If the Sumer canon, with all its many ramifications for the history of early "Western" polyphony, can be related so convincingly to "Old European" traditions in Wales and Lithuania, can we take things a step farther by going all the way back to the (alleged) roots of the (alleged) "Great Tradition" in Africa? In other words, can anything similar be found among the Pygmies and Bushmen? Do they too sing canonically, in something resembling a round? My answer is simple: yes, of course they do. Here's one example of a Pygmy "round," sung by three Mbuti women, as recorded in the Ituri Forest by Hugh Tracey: Amabele-o-i-ye. (From the CD, On the Edge of the Ituri Forest, SWP 009/HT 03). (Be patient, as it takes a little while for the round "proper" to begin, on the words Amabele-o-i-ye.) The Bushmen can also sing canonically, as in the following example, as transcribed by Nicholas England [“Bushman Counterpoint,” Journal of the International Folk Music Council 19, 1967].
The Bushmen example is particularly interesting, as the second part responds at the interval of a fourth below, in a form that music theorists would call a "tonal" answer, something encountered far more often in "learned" (two syllables) music than anywhere in the oral tradition. Note also the presence, on line three, of a pes, i.e., an independent part "grounding" the canon much as the pes does in the Sumer example.

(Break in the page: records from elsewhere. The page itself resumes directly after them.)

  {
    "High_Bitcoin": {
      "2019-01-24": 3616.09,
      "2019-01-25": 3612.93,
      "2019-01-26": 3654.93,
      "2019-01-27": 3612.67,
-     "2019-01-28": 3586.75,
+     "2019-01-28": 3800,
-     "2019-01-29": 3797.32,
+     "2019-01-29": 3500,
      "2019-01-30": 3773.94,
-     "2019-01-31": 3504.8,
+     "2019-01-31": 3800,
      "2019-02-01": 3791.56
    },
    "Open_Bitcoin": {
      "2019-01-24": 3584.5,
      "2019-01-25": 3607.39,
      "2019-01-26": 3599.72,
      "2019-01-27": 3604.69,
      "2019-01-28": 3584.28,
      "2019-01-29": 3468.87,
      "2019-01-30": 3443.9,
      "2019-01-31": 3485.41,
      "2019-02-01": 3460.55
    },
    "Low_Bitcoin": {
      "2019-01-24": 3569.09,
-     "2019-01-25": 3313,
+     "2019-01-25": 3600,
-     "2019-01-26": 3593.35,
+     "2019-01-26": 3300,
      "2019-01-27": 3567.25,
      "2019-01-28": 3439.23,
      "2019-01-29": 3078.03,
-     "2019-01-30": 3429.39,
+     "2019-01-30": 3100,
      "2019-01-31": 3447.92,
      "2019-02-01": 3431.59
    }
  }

I'll leave you for now with Burstyn's remarkably perceptive concluding remarks:
In spite of accumulating research concerning the relations between non-learned oral and learned written musical traditions in the middle ages, major reference works and recent histories of Western music still betray, by and large, a strong bias towards reliance solely upon the written sources. As is becoming increasingly clear, this stance is bound to leave unanswered many crucial questions relating to the influence of medieval oral musical traditions on the written heritage, and to afford only partial, possibly distorted, understanding of the documented music.

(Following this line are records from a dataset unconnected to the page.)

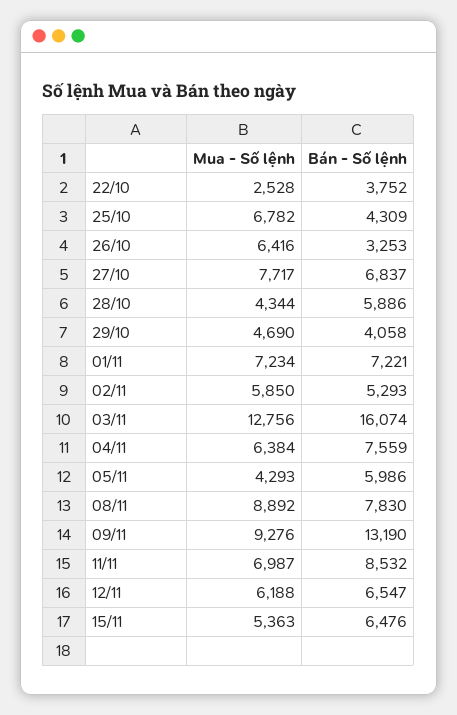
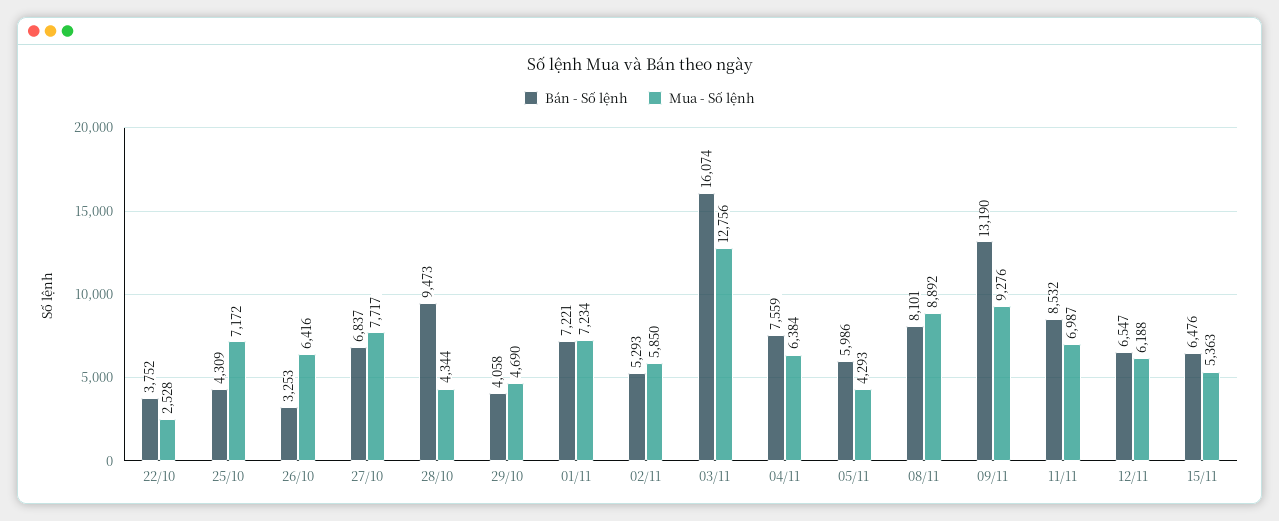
  {
    "Mua - Số lệnh": {
      "22/10": 2528,
-     "25/10": 6782,
+     "25/10": 7172,
      "26/10": 6416,
      "27/10": 7717,
      "28/10": 4344,
      "29/10": 4690,
      "01/11": 7234,
      "02/11": 5850,
      "03/11": 12756,
      "04/11": 6384,
      "05/11": 4293,
      "08/11": 8892,
      "09/11": 9276,
      "11/11": 6987,
      "12/11": 6188,
      "15/11": 5363
    },
    "Bán - Số lệnh": {
      "22/10": 3752,
      "25/10": 4309,
      "26/10": 3253,
      "27/10": 6837,
-     "28/10": 5886,
+     "28/10": 9473,
      "29/10": 4058,
      "01/11": 7221,
      "02/11": 5293,
      "03/11": 16074,
      "04/11": 7559,
      "05/11": 5986,
-     "08/11": 7830,
+     "08/11": 8101,
      "09/11": 13190,
      "11/11": 8532,
      "12/11": 6547,
      "15/11": 6476
    }
  }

Handschin recognized that Sumer, "not being in the line of 'normal' evolution as reflected by musical theory, cannot exclusively be subjected to criteria taken from this quarter."' F urthermore, he made the correct assessment that "try as we may to insert the Summer Canon into the historical process, some degree of isolation will remain in any case... because.. .our historical knowledge is beset with gaps, and this most of all in the domain from which the Summer Canon comes, i.e., that of nonlearned [two syllables] music." Recognizing the paramount importance of non-learned traditions for a better historical understanding of medieval music may, through closer attention to the methods and findings of ethnomusicology, lead in time to answers to vexing questions concerning the origins of chordal formulations and the detailed ways in which chordal perception came to be expressed in harmonically-pregnant melodic formulas.